**WORK ITEM:**
Only one portion of the data is to be written out: from the line bearing "neck: (773, 460)" through the line bearing "left knee: (963, 614)". Write it exactly as it appears.

**EXERCISE INPUT:**
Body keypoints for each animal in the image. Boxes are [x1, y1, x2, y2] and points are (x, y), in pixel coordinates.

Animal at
* * *
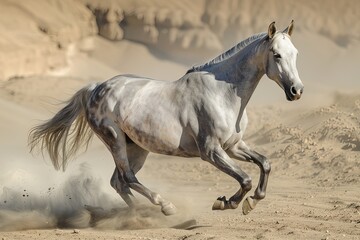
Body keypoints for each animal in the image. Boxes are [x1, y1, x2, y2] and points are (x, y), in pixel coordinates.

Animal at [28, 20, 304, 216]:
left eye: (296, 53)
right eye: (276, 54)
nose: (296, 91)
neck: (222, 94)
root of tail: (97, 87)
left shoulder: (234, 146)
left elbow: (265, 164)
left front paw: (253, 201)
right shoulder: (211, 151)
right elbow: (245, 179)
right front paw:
* * *
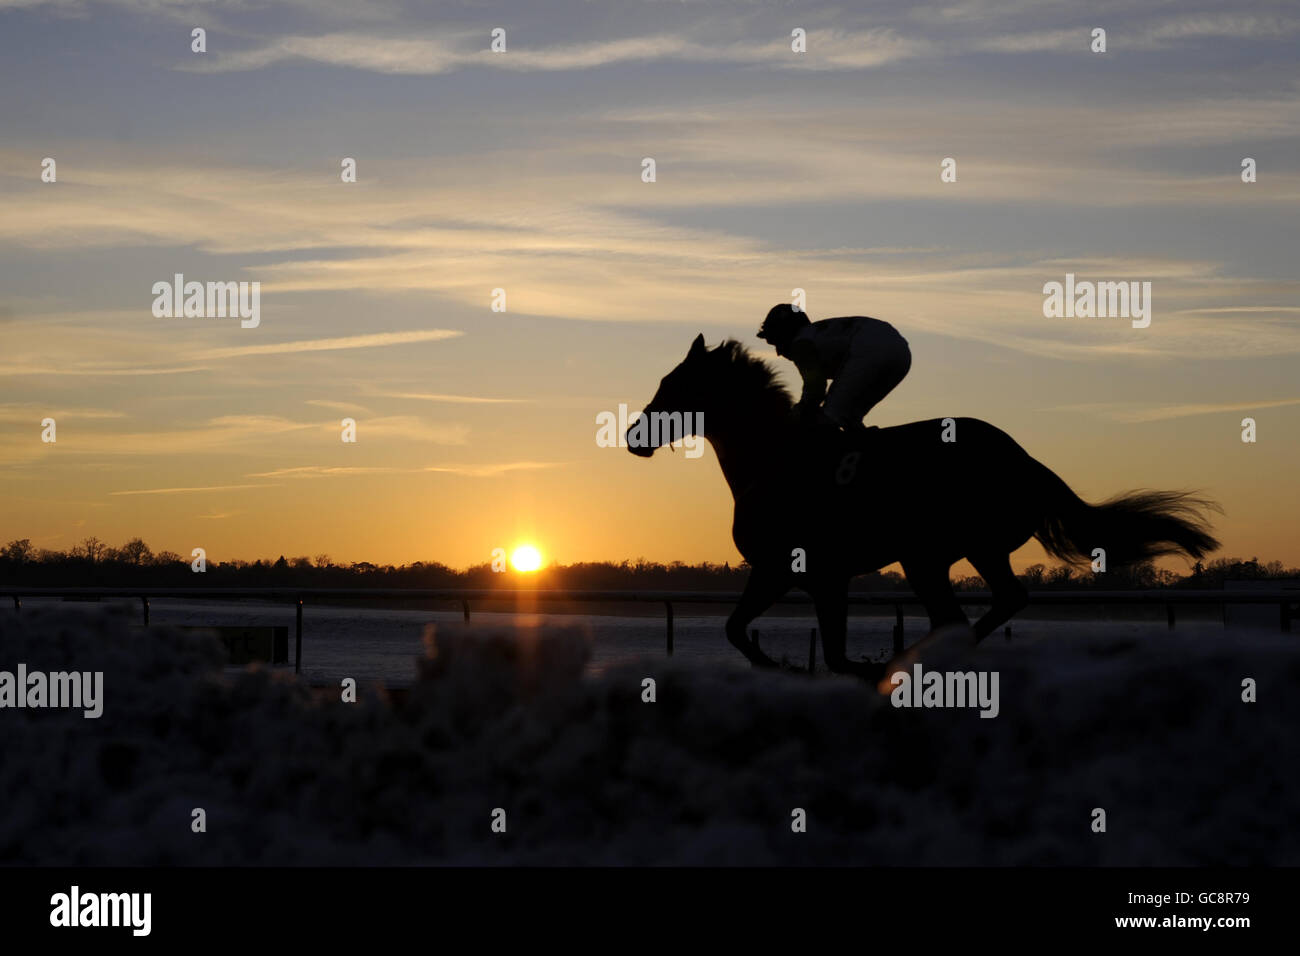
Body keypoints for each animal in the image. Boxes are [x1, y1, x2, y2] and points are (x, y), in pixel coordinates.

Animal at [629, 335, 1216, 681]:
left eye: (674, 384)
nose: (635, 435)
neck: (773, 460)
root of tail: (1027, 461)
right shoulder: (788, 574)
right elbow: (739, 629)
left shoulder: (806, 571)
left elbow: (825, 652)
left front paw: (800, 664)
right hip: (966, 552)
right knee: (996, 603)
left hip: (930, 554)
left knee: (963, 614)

**ANSWER BOX:**
neck: (773, 460)
root of tail: (1027, 461)
right shoulder: (788, 574)
right elbow: (739, 629)
left shoulder: (806, 571)
left elbow: (825, 652)
left front paw: (800, 664)
right hip: (966, 552)
right knee: (996, 603)
left hip: (930, 554)
left knee: (963, 614)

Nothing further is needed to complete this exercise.